Kitosan ismi verilen doğal şeker sayesinde, çileklerin raf ömrü yüzde 60 oranında uzayabilir
Öte yandan kitosan ve yeşil alg ile kaplanmış domateslerin hasattan 30 gün sonra bile “neredeyse ilk günkü kadar” taze kaldıkları keşfedildi. Bu nedenle yeni malzemelerle doğal yenilebilir kaplama çalışmalarına ağırlık veren pek çok şirket var. Amerika Birleşik Devletleri merkezli bir şirket, bitki yağlarından ürettiği yenilebilir kaplamalarla sebze ve meyvelerin raf ömrünü iki kata kadar uzatmayı başardığını ileri sürüyor.

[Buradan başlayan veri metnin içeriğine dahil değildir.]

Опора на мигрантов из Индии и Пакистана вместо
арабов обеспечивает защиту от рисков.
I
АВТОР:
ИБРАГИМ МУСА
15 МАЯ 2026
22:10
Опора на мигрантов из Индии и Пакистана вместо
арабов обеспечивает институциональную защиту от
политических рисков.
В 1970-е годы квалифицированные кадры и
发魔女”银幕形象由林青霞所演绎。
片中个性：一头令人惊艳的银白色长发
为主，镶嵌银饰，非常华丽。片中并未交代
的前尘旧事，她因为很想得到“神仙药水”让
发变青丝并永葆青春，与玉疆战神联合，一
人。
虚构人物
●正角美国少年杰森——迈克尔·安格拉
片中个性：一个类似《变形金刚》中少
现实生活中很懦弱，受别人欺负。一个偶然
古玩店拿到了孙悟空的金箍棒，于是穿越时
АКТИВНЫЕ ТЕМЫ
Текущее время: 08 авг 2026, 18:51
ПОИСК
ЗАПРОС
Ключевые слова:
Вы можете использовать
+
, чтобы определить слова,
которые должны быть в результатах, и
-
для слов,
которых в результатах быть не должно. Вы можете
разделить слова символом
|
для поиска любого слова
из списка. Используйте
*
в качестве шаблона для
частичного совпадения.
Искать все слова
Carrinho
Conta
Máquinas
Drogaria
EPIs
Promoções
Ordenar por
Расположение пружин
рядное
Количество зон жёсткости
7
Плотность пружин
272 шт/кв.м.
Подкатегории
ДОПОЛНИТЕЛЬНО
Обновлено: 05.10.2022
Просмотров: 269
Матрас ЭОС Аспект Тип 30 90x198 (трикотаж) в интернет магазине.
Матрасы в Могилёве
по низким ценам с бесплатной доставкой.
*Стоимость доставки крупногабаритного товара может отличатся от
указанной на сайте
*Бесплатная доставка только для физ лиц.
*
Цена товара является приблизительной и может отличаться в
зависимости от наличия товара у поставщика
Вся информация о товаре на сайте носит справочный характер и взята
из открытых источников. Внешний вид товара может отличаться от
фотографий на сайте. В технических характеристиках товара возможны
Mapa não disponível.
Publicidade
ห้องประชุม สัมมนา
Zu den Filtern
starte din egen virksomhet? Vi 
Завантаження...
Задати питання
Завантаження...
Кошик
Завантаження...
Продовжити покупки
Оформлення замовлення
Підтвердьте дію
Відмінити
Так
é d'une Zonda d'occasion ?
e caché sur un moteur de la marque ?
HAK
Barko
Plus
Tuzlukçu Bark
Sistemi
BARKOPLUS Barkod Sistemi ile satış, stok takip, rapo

Yenilebilir gıda kaplamaları üzerindeki çalışmaların dikkat çeken bir başka unsuru ise nanoparçacıklar
Bazı bilim insanları “parçaları küçültmenin” kaplamaların koruyucu özelliklerini artıracağı kanaatinde. Bu doğrultuda gerçekleştirilen bir deney bu iddiayı güçlendiriyor. Buna göre oda sıcaklığında bir hafta içerisinde küflenen çileklerin kitosan ve nanogümüşle kaplandığında 70 gün bozulmadan kaldığı ortaya çıkarıldı. Buna bağlı olarak son dönemde, gıda kaplaması olarak kullanılma amacı taşıyan farklı nanoparçacıkların üretiminde gözle görülür bir artış var.
Ancak bazı bilim insanlarına göre özellikle belli başlı nanoparçacıklar, insan sağlığı için oldukça zararlı. Örneğin gümüş nanoparçacıkları insan hücrelerinde zehirlenmeye neden olabiliyor.
Virüsler de gıdaların raf ömrünü uzatmak için yaygın olarak kullanılıyor
Bu alanda en yaygın olarak kullanılan virüslerin başında bazı bakterileri yok eden “bakteriyofaj” isimli virüs geliyor. Günümüzde bazı şirketlerin havuç ve yeşil yapraklı sebze ve meyvelerin raf ömrünü uzatmak için bakteriyofaj virüsü içerikli ürünler ürettiği biliniyor. Öte yandan bakteriyofajların ucuz, uygulaması kolay ve insanlar için zararsız olması da onları cazip hale getiriyor. Bu nedenle bakteriyofaj kaplı gıdaların birkaç yıl içerisinde market raflarına egemen olması, bazı bilim insanlarına göre hiç de şaşırtıcı olmayacak.
Teknoloji, gıdaların raf ömrünü uzatmak için tek başına yeterli değil
Güney Afrika’da yapılan bir çalışmaya göre sebze ve meyvelerin nakliyesi için kullanılan kötü yollar da gıdaların normalden kısa sürede bozulmasına neden oluyor. Öte yandan küresel ölçekteki gıda israfının azaltılabilmesi için saklama koşullarının iyileştirilmesi ve tüketimin azaltılması da oldukça önemli.